M. . Intussen volgt uit de wetsgeschiedenis dat in het hiervóór onder 7.2 omschreven geval 2 de navorderingsaanslag mede getoetst moet worden aan algemene beginselen van behoorlijk bestuur (zie met name de in de bijlage onder 2.5 geciteerde Memorie van toelichting, blz. 19, 3e al., en blz. 20, 6e al., en de daar onder 2.6 geciteerde Memorie van antwoord, blz. 19, 3e en 5e (en laatste) al., en blz. 20, 1e al.), zodat indien dat geval zich wel voordoet, de opgelegde navorderingsaanslag nog onderzocht behoort te worden op zijn verenigbaarheid met die beginselen.
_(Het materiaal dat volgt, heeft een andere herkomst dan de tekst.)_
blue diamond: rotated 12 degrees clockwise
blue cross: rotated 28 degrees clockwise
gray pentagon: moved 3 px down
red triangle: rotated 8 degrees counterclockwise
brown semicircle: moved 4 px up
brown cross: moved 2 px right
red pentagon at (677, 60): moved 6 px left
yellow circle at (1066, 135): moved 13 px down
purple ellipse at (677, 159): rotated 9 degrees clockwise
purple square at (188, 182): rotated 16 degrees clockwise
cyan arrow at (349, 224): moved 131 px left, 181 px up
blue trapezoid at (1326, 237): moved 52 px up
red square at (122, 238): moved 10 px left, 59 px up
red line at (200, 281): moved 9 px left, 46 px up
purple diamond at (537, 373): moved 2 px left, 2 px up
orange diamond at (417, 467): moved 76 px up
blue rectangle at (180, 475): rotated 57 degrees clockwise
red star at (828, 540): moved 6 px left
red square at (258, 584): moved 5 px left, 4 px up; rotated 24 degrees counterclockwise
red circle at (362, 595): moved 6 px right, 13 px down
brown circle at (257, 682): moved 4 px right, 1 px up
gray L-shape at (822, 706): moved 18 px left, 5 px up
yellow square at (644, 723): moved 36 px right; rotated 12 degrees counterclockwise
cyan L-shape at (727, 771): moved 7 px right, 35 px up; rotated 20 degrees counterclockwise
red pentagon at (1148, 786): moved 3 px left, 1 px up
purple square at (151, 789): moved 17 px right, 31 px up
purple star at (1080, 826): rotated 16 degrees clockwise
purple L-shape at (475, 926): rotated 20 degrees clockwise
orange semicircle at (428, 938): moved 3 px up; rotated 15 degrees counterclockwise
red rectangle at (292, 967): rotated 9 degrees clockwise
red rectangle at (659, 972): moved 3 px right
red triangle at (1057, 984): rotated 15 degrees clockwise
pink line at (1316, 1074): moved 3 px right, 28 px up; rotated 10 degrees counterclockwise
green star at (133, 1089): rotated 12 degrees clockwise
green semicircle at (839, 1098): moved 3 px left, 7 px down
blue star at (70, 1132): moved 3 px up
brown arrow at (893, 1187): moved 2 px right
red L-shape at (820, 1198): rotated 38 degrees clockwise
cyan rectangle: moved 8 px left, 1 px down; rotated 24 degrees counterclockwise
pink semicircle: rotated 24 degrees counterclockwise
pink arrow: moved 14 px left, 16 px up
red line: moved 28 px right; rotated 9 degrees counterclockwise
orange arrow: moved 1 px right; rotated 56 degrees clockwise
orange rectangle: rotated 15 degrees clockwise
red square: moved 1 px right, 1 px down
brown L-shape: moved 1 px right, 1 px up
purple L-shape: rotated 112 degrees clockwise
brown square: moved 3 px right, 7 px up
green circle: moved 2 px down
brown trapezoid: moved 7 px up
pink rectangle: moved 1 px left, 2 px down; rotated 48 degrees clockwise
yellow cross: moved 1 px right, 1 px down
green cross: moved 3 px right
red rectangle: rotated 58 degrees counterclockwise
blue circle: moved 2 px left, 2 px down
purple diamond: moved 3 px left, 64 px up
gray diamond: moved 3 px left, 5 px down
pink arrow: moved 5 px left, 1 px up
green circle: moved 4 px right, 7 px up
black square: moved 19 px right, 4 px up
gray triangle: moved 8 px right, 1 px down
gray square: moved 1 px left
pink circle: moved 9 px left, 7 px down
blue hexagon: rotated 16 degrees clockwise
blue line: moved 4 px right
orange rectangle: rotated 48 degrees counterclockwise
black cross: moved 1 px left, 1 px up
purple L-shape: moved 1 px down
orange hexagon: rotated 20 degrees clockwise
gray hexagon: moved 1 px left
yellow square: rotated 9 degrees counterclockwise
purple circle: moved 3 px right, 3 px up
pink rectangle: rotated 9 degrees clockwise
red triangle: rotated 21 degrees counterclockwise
N. . Daaraan doet niet af dat de Memorie van toelichting en de Memorie van antwoord nog geen rekening konden houden met de overneming van het amendement; het amendement veranderde slechts het criterium voor geval 2, niet zijn toetsbaarheid aan algemene beginselen van behoorlijk bestuur.
O. . Derhalve zal, voor geval het middel, op zichzelf beschouwd, op zou gaan, nog onderzocht moeten worden of in de stellingname van de belanghebbende een beroep op algemene beginselen van behoorlijk bestuur kan worden gelezen en, zo ja, of dit beroep opgaat.
P. . Uit het hiervóór onder 7.1-12 betoogde volgt evenwel dat naar mijn oordeel het middel faalt.
VIII. . Conclusie.
Het middel ongegrond bevindende, concludeer ik tot verwerping van het beroep.